Some of the biggest comedies of the past have featured scenes, language and jokes that would likely make audiences squirm today – from Mel Brooks’s “Blazing Saddles” to Peter Sellers’s “The Party” and even the 1980s teen flick “Sixteen Candles,” in which a gong mysteriously sounded every time the film’s Chinese exchange student walked into a scene.

“‘Borat’ did it, but look at Borat’s choice of locale – Kazakhstan,” Crouse said Thursday. “It doesn’t have a real international voice and it’s a country that no one had really ever heard of before the movie came out.”

“Borat,” in fact, was skewering the ignorance of some Americans far more than it was ridiculing people from Kazakhstan, and that’s why the film was such a critical success, said Charles Keil, director of the Cinema Studies Institute at the University of Toronto.

But the buzz about the “The Love Guru,” he notes, isn’t positive.

“You can negotiate any of these potential landmines if you handle the publicity and the marketing properly, and if the film gets a warm critical reception,” Keil said.

“If, on the other hand, the film gets bad reviews and you don’t have the critics in your corner, than you’re left defending it on your own. Nobody wants to see a dumb movie that also offends people, whereas you can defend a smart movie that offends people.”

Like Myers, Sacha Baron Cohen has long cited Sellers as an influence, but the late British comic’s memorable portrayal of a boneheaded Indian in “The Party” would not fly today without engendering the same kind of outrage confronting “The Love Guru,” Crouse says.
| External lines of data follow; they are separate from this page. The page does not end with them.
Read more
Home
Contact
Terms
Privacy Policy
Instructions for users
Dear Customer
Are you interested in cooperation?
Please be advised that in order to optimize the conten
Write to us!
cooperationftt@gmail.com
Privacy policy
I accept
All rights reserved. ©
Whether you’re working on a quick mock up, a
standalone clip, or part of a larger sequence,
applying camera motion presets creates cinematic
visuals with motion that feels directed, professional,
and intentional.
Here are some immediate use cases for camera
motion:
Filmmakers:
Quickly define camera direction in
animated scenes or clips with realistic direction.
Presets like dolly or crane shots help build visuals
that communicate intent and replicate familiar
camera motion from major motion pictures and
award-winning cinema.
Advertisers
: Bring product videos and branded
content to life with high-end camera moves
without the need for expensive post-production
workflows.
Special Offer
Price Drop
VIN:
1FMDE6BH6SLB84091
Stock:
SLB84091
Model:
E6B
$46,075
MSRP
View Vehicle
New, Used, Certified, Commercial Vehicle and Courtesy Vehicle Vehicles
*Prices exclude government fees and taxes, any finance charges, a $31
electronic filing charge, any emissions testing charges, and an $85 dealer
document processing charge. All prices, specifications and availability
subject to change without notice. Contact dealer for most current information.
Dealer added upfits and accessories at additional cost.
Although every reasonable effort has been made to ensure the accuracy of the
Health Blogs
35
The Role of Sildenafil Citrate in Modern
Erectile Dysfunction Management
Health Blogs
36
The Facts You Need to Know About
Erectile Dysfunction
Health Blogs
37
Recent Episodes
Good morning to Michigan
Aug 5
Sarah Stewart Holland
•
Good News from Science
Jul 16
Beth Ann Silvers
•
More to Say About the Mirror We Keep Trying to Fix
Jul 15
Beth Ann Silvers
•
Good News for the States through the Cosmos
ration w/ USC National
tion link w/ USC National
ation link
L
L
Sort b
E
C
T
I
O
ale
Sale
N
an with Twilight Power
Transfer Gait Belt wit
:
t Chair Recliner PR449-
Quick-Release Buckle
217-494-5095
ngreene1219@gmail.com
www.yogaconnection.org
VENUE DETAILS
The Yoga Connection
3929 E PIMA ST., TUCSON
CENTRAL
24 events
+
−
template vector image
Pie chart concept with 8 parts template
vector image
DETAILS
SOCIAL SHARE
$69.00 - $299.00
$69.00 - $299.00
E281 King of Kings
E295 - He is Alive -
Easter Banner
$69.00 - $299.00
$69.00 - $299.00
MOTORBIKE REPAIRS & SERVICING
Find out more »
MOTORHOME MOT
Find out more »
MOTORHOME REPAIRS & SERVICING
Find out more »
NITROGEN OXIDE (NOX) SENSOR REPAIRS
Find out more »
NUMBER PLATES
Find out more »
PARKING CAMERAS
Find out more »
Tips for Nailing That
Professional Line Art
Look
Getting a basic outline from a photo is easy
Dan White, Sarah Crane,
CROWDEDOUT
“Look at ‘The Party’ – it’s a classic, but you simply could not make it today in the way that it was presented then. You just couldn’t.”

But Crouse says he finds it hard to imagine that the brains at Paramount did not anticipate the controversy that has reared up over “The Love Guru.”

“I haven’t seen the film yet, but there must be some cultural sensitivity – there has to be,” Crouse says. “I just can’t believe that a major release from a major movie star is going to drop the ball completely. There must have been some work done behind the scenes beforehand to make sure this movie is not going to get swept away in a sea of controversy.”